タイ語を学習されている方にとって、自分のタイ語能力を客観的に評価できる「実用タイ語検定試験」は重要な目標になります。
本記事では、タイ語検定を受験しようと考えている方に向けて、各級の難易度、求められるレベル、合格率、試験日程、効果的な勉強法など、タイ語検定に関する情報を徹底的にまとめました。
タイ語検定とは?
タイ語検定は正式には「実用タイ語検定試験」といい、日本タイ語検定協会が主催している日本人のタイ語習得度合いを測ることができる唯一の公式検定試験です。

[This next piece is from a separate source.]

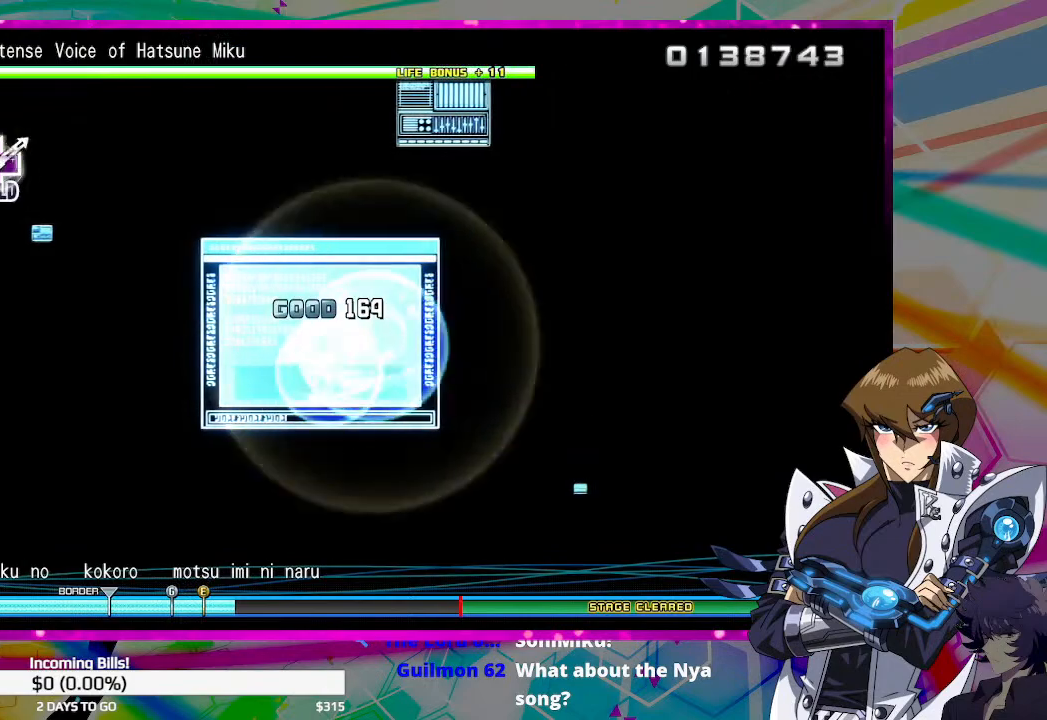
{"buttons": ["CROSS"], "left_stick": "center", "right_stick": "center", "events": []}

タイ語を学ぶ方にとって、自分の実力を客観的に知り、次のステップへ進むための重要な指標となります。
タイ語検定の受験レベルと種類
タイ語検定は全部で6つの級(レベル)があり、初級者から上級者まで幅広いレベルに対応しています。
5級 | 入門レベル(カタカナ・ローマ字表記で受験可能) |
4級 | 初級レベル(タイ文字の読み書きが必要) |
3級 | 中級レベル(日常生活での会話が可能) |
準2級 | 中上級レベル(一般的な業務でのコミュニケーションが可能) |
2級 | 上級レベル(翻訳・通訳が可能) |
1級 | 最上級レベル(ネイティブに近いレベル) |
各レベルの詳細な難易度については後述します。
タイ語検定の実施時期・日程
タイ語検定は毎年春と秋に行われますが、レベルによって実施時期・日程が異なります。
レベル別のテスト日程は以下の通りです。
- 5級、4級、3級:春季(6月初旬の日曜日)と秋季(11月初旬の日曜日)の年2回
- 準2級:春季(6月初旬の日曜日)のみの年1回
- 2級、1級:秋季(11月初旬の日曜日)のみの年1回
※ 具体的な試験日程は日本タイ語検定協会の公式サイトで確認できます。
また、社会情勢の影響などで開催時期が変更される場合もあります。
タイ語検定の試験会場
タイ語検定は以下の場所で受験できます。
- 東京
- 大阪
- 名古屋
- バンコク
タイ語検定の受験料
各級の受験料は以下の通りです。
- 5級:5,300円(2,000バーツ)
- 4級:6,300円(2,400バーツ)
- 3級:7,300円(2,800バーツ)
- 準2級:7,800円(3,000バーツ)
- 2級:8,500円(3,200バーツ)
- 1級:9,500円(3,600バーツ)
※ 受験料は変更される可能性があります。最新情報はタイ語検定公式サイトでご確認ください。
タイ語検定の申し込み方法
日本の試験会場の場合:
- 郵送出願
- 窓口出願
- WEB出願
バンコク会場の場合:
- 郵送出願のみ
願書はタイ語検定公式ホームページからダウンロードできます。
タイ語検定の合格通知方法
合格者には合否結果通知書と合格証書、不合格者には合否結果通知書のみが、試験日から約1ヶ月後に郵送されます。
タイ語検定のメリット
タイ語検定を受験する主なメリットは以下の2つです。
1. タイ語学習のモチベーションになる
語学学習は目標がないと続けることが難しいものです。タイ語検定の各級に合格することを目標にすれば、勉強を継続するモチベーションが生まれます。例えば、5級に合格すれば次は4級を目指すといった具体的な目標設定ができます。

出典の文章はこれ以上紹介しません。